The legislation of many countries has been criticized for failing to declare certain environmental misconducts as penal offences, or for providing overly mild penalties for environmental offences. It has often been observed that if the quantum of the sanctions is less than the cost of internalizing environmental management measures, the culprits are likely to deliberately prefer the risk of a penal sanction, especially if this sanction may be only a fine. This is especially true when there is an enforcement deficit—that is, when the enforcement of environmental norms is lax or lenient, as is often the case.
Liability for damages
Each legal system’s rules applying to liability for damage naturally also apply to health and environmental damage. This usually means that compensation is due either in kind or specie only when the damage proves to have been caused directly by the fault of one or more originators.
In the environmental field, the difficulties in applying these principles are numerous, and have led to the enactment of sui generis environmental liability laws in an increasing number of countries. This has made it possible to provide for liability without fault, and, therefore, to allow for compensation independently of the circumstances which caused the damage. In such cases, however, a certain monetary ceiling is usually set with a view to permitting eligibility for insurance coverage, which may also be made compulsory by law.
These special regimes also attempt to better provide redress in cases of damage to the environment per se (ecological damage as opposed to economic damage), usually requiring the restoration of the environment to the status quo ante whenever the nature of the damage permits. In such a scenario, monetary damages are in order only if restoration is impossible.
Access to remedies
Not everyone may take action to generate sanctions or obtain remedies. These may traditionally be triggered only by the administration, or a physical or legal person directly affected by a certain situation. In cases where it is the environment that is affected, this is usually insufficient, since much environmental damage is not directly linked to individual human interests. Therefore, it is important for legal systems to grant “representatives” of the public interest the right to sue the administration for failure to act or for insufficient action, or to sue individuals or enterprises for breaking the law or causing damage to the environment. There are various ways in which this can be achieved: designated non-governmental organizations may be given this right; the legal system may provide for class action or citizens’ suits, etc. The right to sue in defence of the public interest, rather than only to defend a proprietary interest, is one of the most important elements of modern environmental legislation.
Good environmental legislation is a prerequisite to achieve and maintain the desired levels of quality in the natural, as well as in the work environment.
What “good” environmental legislation is, might be difficult to define. Some wish to see a decline in command and control methods, and their replacement by softer incitation techniques but, in practice, there is no standard formula to decide what the ingredients of the law should be. What is important, however, is to make legislation relevant to the particular situation of the country concerned, adapting available principles, methods and techniques to the needs, capacities and legal traditions of each country.

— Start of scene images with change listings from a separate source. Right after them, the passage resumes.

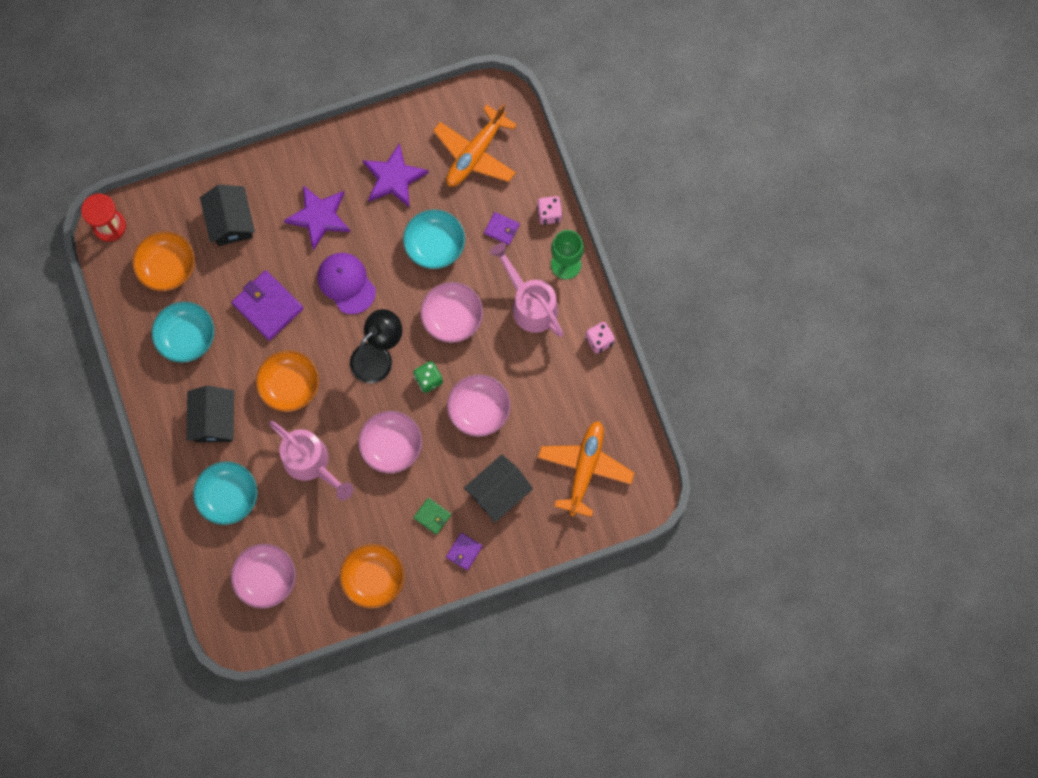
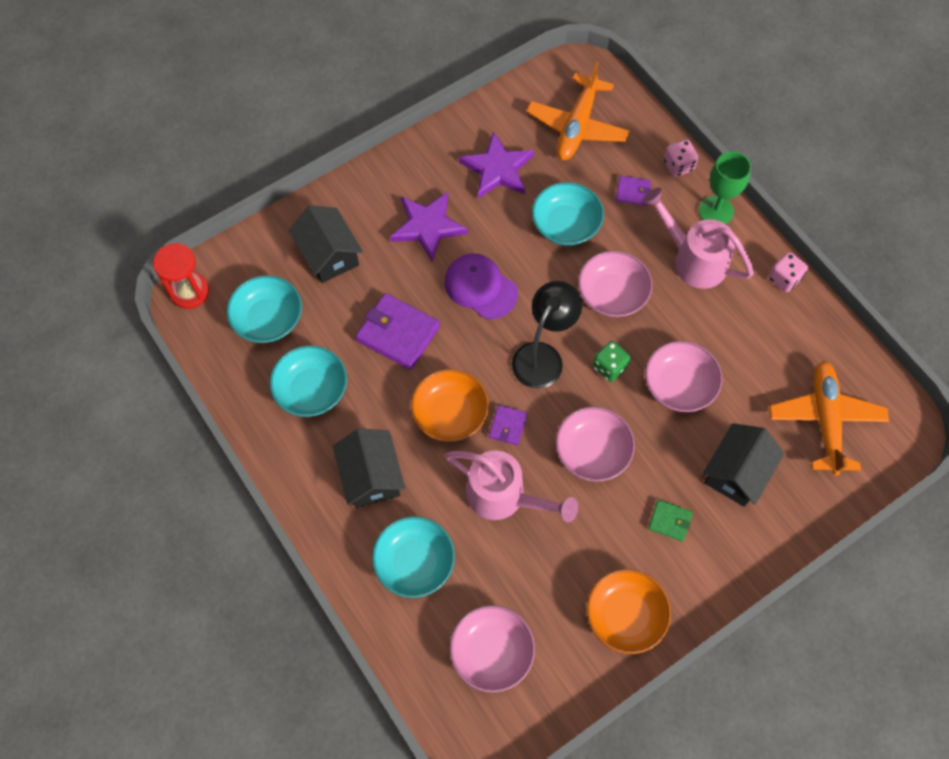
camera: 15 degrees left, 10 degrees down
orange bowl [132,231,195,291] -> turquoise bowl [227,275,302,343]
purple wallet [446,533,482,570] -> purple wallet moved to [489,405,527,445]

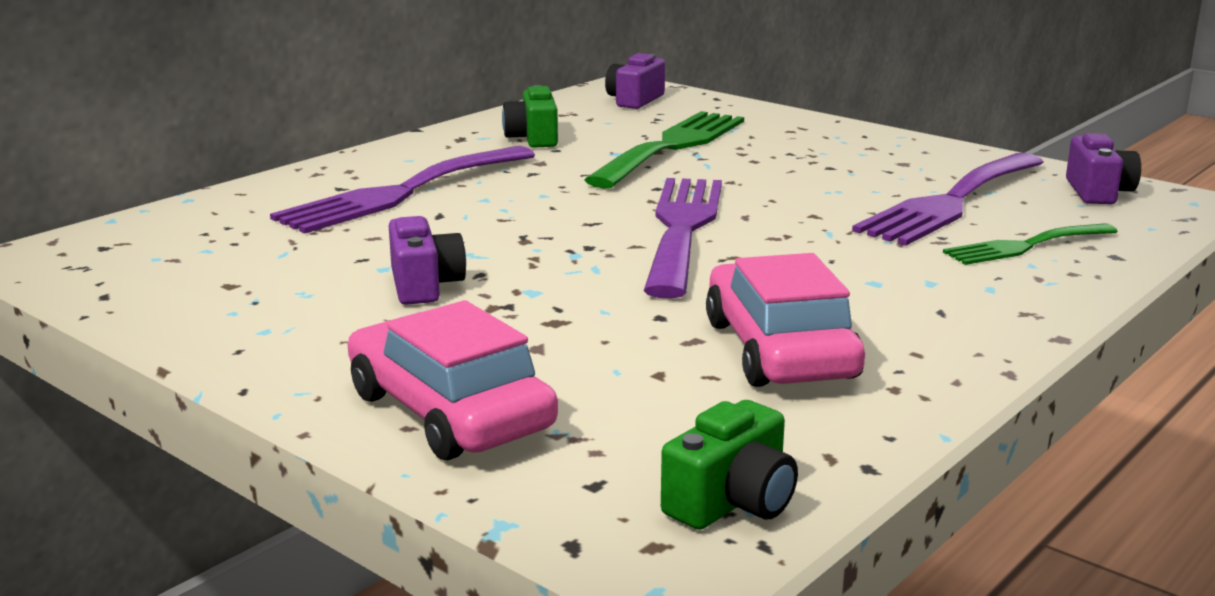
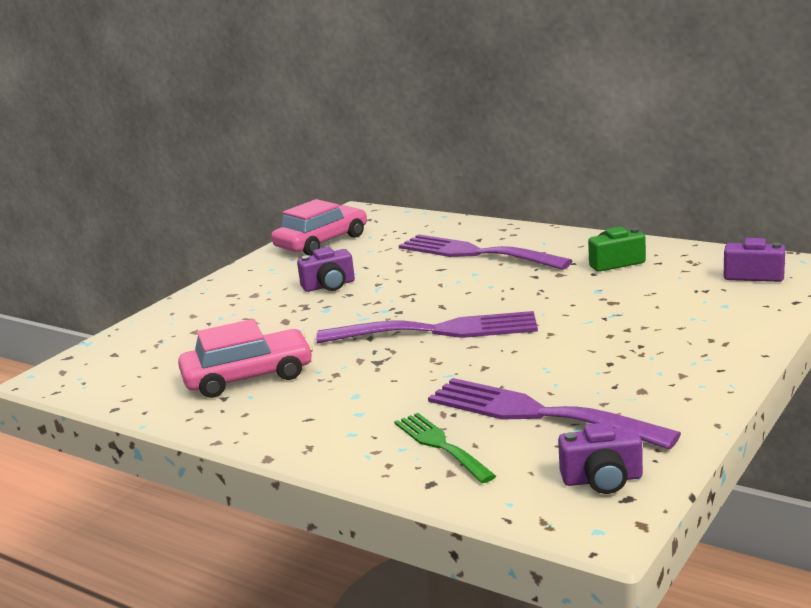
camera: 85 degrees right, 0 degrees up
pink car [348,300,558,460] -> pink car moved to [271,199,367,256]
green fork [585,111,744,189] -> none
green camera [661,400,798,530] -> none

This is all the more true at a time when large numbers of developing nations and nations with economies in transition seek to equip themselves with “good” environmental legislation, or to retrofit legislation already in place. In striving towards this goal, however, legislation which is successful in a particular legal, economic and social context, frequently that of an industrialized country, is still too often imported as a model in countries and legal systems for which it is totally inappropriate.
“Particularizing” legislation is, therefore, perhaps the most important element in achieving the goal of effective environmental legislation.